As part of our continuing 3Questions series, I present John Poladian, a Production Coordinator for the CW TV show 90210. Prior to joining 90210, John was an assistant production coordinator on the hit series, 24.
His position "is basically best described as a manager for the working crew. Within my department, I have an Assistant Production Coordinator and three Production Assistants. We help every department within the show with whatever they need. We make sure production runs as smooth as it can be from pre-production to production to wrap. We are basically the heart of the show, without us, the show will die."
HBAD: How did you get your start?
JP: I started in this business by studying Cinema, Television & Arts at California State University of Northridge (CSUN). CSUN was able to get me in the Intern Program and they helped me get an internship with Warner Bros. I interned for a short lived WB show call Maybe It's Me. Once I graduated, I was asked to work for Warner Bros as a production assistant. My first real show was the FOX drama Fastlane. I have worked on various projects for WB, CW, FOX, Nickelodeon and ESPN. My favorite show was working for 24. I was there for 5 years.

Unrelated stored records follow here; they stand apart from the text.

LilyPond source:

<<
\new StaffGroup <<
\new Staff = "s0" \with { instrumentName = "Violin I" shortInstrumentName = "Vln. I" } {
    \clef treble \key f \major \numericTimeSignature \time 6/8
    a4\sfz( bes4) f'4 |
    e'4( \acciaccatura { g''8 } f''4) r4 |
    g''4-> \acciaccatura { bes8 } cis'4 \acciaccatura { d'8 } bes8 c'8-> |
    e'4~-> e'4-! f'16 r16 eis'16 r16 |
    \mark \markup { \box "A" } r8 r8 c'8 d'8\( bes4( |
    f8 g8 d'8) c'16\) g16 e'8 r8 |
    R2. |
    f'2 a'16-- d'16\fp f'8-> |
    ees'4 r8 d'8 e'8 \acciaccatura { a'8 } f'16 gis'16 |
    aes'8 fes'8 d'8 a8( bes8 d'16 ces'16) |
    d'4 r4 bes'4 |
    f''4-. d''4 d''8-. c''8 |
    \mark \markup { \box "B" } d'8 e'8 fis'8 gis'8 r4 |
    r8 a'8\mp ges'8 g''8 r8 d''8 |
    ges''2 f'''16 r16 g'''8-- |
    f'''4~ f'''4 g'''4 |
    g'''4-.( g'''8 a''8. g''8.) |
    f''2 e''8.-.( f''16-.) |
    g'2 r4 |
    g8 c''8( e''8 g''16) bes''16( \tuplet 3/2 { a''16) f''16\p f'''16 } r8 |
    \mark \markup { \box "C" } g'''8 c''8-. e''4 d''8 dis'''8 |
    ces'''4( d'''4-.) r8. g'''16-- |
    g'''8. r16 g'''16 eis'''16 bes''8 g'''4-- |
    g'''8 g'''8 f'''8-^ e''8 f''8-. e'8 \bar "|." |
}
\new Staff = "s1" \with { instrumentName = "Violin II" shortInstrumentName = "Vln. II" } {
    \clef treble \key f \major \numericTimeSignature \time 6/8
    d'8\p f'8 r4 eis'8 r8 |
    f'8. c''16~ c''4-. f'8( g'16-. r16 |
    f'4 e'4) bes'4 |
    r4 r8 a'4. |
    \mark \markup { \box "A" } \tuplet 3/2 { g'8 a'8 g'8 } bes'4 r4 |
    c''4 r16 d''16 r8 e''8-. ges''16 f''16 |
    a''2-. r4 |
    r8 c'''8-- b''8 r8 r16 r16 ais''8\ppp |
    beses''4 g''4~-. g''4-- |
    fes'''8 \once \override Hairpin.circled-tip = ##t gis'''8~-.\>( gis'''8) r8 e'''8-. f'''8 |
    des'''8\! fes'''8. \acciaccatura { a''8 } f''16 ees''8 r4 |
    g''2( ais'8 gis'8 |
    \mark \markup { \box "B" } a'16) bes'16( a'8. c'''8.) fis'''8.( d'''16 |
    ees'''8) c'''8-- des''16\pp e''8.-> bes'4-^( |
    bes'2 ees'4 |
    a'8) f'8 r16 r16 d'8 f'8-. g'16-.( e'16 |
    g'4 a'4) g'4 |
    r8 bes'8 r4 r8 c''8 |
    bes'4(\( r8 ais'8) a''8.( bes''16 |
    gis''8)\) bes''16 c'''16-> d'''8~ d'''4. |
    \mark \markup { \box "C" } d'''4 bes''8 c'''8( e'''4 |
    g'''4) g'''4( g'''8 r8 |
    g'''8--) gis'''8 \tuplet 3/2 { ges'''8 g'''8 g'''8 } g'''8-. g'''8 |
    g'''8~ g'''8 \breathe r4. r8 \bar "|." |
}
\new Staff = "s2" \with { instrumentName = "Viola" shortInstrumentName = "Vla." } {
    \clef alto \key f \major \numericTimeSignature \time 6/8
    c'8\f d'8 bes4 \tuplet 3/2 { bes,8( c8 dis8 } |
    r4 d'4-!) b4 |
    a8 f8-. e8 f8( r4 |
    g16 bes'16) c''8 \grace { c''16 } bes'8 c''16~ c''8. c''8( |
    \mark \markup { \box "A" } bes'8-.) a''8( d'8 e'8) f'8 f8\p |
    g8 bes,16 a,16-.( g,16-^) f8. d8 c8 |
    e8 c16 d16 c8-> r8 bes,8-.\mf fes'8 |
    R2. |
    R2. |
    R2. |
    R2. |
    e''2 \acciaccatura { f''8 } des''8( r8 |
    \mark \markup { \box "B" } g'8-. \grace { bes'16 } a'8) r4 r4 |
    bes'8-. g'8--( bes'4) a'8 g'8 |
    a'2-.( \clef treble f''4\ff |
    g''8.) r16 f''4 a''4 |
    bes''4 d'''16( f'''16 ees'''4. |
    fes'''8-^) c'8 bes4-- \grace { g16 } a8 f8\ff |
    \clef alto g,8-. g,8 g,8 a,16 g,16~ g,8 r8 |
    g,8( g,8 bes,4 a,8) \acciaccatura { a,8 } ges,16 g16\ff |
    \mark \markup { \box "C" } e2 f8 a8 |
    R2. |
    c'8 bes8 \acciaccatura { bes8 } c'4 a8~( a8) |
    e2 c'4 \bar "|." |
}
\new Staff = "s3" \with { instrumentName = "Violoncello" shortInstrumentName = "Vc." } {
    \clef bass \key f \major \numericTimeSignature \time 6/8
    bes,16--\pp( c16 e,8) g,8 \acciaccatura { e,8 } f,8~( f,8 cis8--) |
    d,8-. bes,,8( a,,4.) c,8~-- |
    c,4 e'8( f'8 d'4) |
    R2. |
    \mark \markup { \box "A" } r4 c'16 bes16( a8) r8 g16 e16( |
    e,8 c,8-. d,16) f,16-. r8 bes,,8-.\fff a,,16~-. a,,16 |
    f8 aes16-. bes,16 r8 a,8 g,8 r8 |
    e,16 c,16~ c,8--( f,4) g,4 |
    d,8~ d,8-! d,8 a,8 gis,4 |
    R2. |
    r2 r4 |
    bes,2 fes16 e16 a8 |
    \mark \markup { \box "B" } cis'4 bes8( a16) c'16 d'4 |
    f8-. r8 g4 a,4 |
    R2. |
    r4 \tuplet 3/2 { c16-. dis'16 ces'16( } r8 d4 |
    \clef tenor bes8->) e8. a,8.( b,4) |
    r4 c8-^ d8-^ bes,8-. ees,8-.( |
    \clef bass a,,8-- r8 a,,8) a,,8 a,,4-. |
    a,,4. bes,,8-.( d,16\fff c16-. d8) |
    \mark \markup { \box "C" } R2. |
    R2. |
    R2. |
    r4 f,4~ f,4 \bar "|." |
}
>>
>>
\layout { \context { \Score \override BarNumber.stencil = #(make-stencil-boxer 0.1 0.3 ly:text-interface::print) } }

HBAD: What are the most difficult challenges you've encountered on your career path?
JP: The most difficult challenges that I've encountered is having to fire production assistants. It never gets easier. The job is not difficult, but some PAs just are not cut out for this business.
Another challenge is the balancing act I have to do between work and my personal life. My job takes anywhere from 12 to 14 hours a day. It's hard to maintain a relationship when you are consumed by your job. I rarely see my family. I try to see them every Sunday, but sometimes that becomes difficult. My girlfriend is still trying to get used to this business. I'm not going to lie. It's not easy. You really have to want to be in this business to make it work. I have seen a lot of people walk away or move back home because they couldn't handle it.
HBAD: What advice would you have for someone just starting out in this business, looking to get into production?
JP: The advice I have for high school & college grads is that they have to remember that it doesn't matter what film school you went to. I've seen so many students who think they are big shits just because they graduated from USC or NYU Film School. Just work hard and do what your boss asks you to do. And do it with a smile. And I think that applies for all jobs. Trust me, people take notice in the hard workers.